Restate the listing below line for line and word for word, without the pictures.

RECORD EXTRACTS ▸
□ □ □
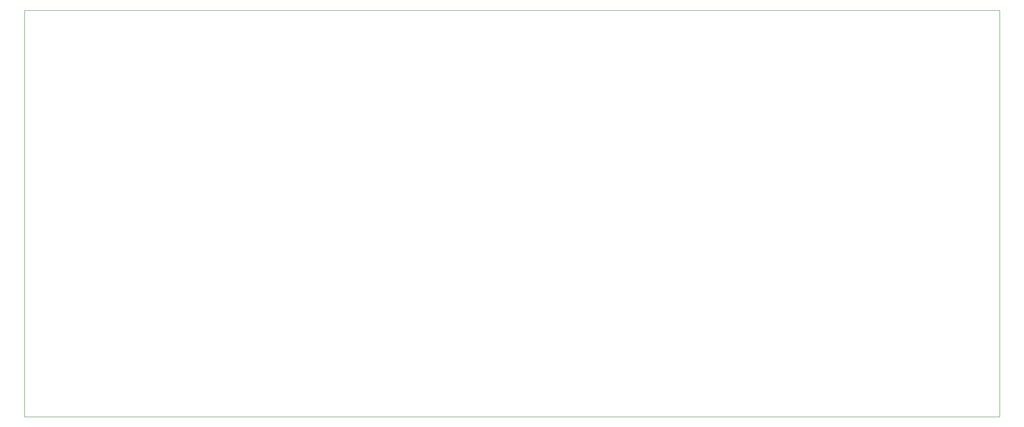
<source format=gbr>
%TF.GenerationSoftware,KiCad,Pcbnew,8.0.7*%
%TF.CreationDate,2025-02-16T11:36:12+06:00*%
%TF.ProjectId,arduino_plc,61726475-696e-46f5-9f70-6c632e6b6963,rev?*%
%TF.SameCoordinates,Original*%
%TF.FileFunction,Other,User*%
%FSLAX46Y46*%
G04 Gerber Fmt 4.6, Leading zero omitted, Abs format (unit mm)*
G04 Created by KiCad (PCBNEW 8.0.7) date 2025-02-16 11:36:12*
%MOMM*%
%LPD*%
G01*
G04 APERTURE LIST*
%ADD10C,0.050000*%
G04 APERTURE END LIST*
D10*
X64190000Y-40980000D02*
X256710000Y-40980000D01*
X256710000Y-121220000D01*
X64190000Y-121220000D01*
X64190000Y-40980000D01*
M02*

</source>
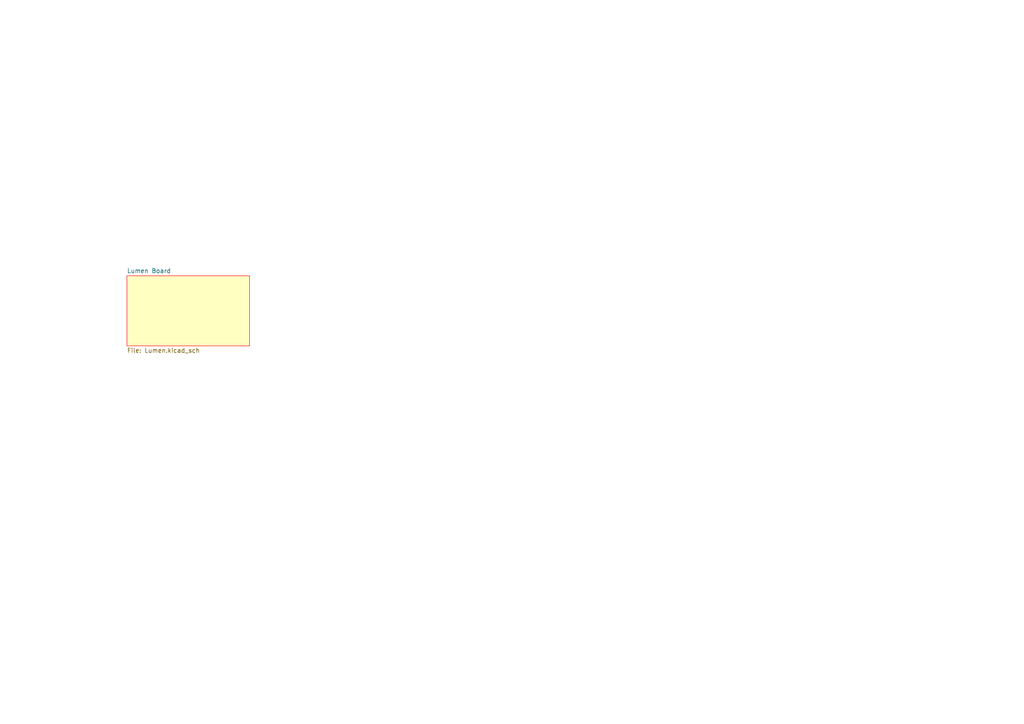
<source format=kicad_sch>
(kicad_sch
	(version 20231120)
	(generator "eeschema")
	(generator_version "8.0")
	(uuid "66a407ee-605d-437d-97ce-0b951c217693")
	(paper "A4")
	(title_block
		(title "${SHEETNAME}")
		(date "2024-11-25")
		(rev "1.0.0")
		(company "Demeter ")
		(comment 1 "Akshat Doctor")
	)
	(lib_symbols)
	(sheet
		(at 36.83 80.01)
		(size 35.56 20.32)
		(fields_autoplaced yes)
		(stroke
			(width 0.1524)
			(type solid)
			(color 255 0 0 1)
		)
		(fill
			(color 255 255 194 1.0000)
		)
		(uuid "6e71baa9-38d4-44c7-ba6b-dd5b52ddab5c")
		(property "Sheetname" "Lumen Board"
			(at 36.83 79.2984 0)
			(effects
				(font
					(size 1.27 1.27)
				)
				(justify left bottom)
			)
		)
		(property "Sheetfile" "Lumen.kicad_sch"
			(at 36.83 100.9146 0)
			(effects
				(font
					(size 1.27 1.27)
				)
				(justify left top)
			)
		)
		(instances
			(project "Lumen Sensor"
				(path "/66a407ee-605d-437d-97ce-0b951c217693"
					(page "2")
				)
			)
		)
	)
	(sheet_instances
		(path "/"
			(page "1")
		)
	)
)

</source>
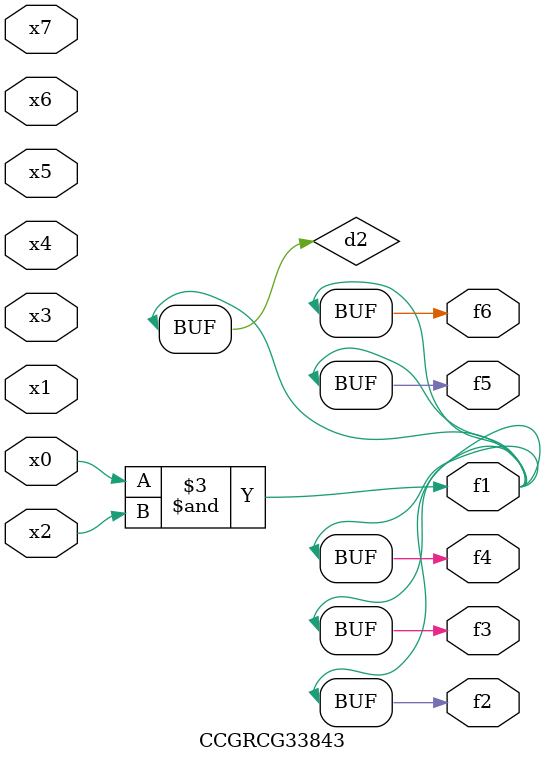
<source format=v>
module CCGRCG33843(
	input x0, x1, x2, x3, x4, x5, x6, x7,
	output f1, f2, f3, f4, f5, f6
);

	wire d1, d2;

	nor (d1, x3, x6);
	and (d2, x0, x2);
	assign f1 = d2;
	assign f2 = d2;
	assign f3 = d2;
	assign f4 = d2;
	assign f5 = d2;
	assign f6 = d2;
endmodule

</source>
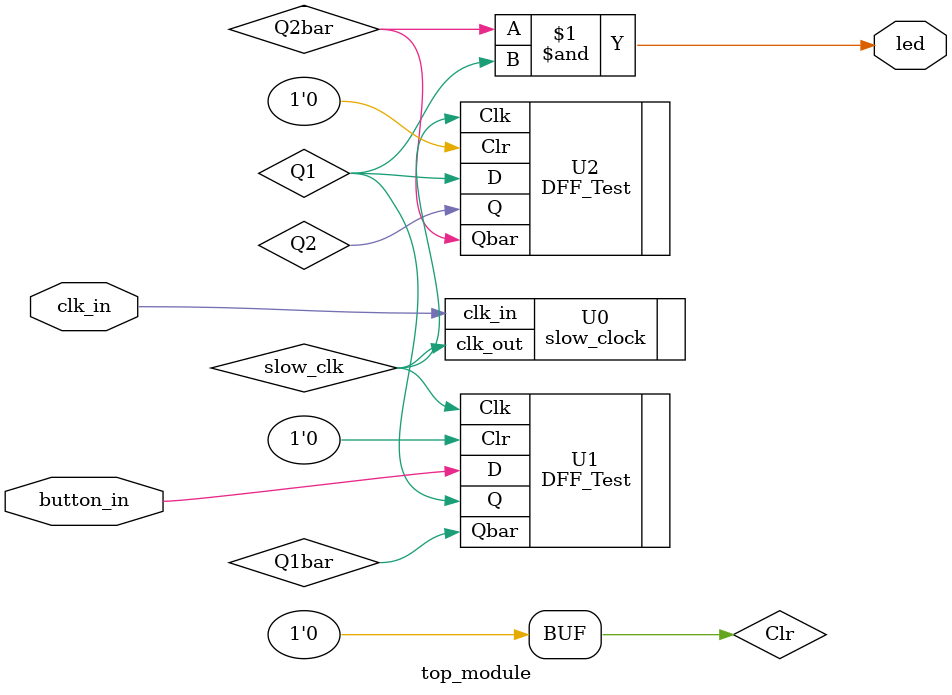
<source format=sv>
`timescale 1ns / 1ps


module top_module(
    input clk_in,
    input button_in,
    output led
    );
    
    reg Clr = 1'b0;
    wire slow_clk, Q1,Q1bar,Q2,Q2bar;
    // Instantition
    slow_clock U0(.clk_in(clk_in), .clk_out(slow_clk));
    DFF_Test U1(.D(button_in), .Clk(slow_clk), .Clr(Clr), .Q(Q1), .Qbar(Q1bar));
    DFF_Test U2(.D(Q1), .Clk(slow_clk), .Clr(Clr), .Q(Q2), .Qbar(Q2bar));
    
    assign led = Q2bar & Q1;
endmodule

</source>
□ □ □
SOLUTION FOR THIS TASK ▸
<source format=gbr>
%TF.GenerationSoftware,KiCad,Pcbnew,8.0.7*%
%TF.CreationDate,2025-02-16T11:36:12+06:00*%
%TF.ProjectId,arduino_plc,61726475-696e-46f5-9f70-6c632e6b6963,rev?*%
%TF.SameCoordinates,Original*%
%TF.FileFunction,Other,User*%
%FSLAX46Y46*%
G04 Gerber Fmt 4.6, Leading zero omitted, Abs format (unit mm)*
G04 Created by KiCad (PCBNEW 8.0.7) date 2025-02-16 11:36:12*
%MOMM*%
%LPD*%
G01*
G04 APERTURE LIST*
%ADD10C,0.050000*%
G04 APERTURE END LIST*
D10*
X64190000Y-40980000D02*
X256710000Y-40980000D01*
X256710000Y-121220000D01*
X64190000Y-121220000D01*
X64190000Y-40980000D01*
M02*

</source>
<source format=kicad_sch>
(kicad_sch
	(version 20231120)
	(generator "eeschema")
	(generator_version "8.0")
	(uuid "66a407ee-605d-437d-97ce-0b951c217693")
	(paper "A4")
	(title_block
		(title "${SHEETNAME}")
		(date "2024-11-25")
		(rev "1.0.0")
		(company "Demeter ")
		(comment 1 "Akshat Doctor")
	)
	(lib_symbols)
	(sheet
		(at 36.83 80.01)
		(size 35.56 20.32)
		(fields_autoplaced yes)
		(stroke
			(width 0.1524)
			(type solid)
			(color 255 0 0 1)
		)
		(fill
			(color 255 255 194 1.0000)
		)
		(uuid "6e71baa9-38d4-44c7-ba6b-dd5b52ddab5c")
		(property "Sheetname" "Lumen Board"
			(at 36.83 79.2984 0)
			(effects
				(font
					(size 1.27 1.27)
				)
				(justify left bottom)
			)
		)
		(property "Sheetfile" "Lumen.kicad_sch"
			(at 36.83 100.9146 0)
			(effects
				(font
					(size 1.27 1.27)
				)
				(justify left top)
			)
		)
		(instances
			(project "Lumen Sensor"
				(path "/66a407ee-605d-437d-97ce-0b951c217693"
					(page "2")
				)
			)
		)
	)
	(sheet_instances
		(path "/"
			(page "1")
		)
	)
)

</source>
<source format=v>
module CCGRCG33843(
	input x0, x1, x2, x3, x4, x5, x6, x7,
	output f1, f2, f3, f4, f5, f6
);

	wire d1, d2;

	nor (d1, x3, x6);
	and (d2, x0, x2);
	assign f1 = d2;
	assign f2 = d2;
	assign f3 = d2;
	assign f4 = d2;
	assign f5 = d2;
	assign f6 = d2;
endmodule

</source>
<source format=sv>
`timescale 1ns / 1ps


module top_module(
    input clk_in,
    input button_in,
    output led
    );
    
    reg Clr = 1'b0;
    wire slow_clk, Q1,Q1bar,Q2,Q2bar;
    // Instantition
    slow_clock U0(.clk_in(clk_in), .clk_out(slow_clk));
    DFF_Test U1(.D(button_in), .Clk(slow_clk), .Clr(Clr), .Q(Q1), .Qbar(Q1bar));
    DFF_Test U2(.D(Q1), .Clk(slow_clk), .Clr(Clr), .Q(Q2), .Qbar(Q2bar));
    
    assign led = Q2bar & Q1;
endmodule

</source>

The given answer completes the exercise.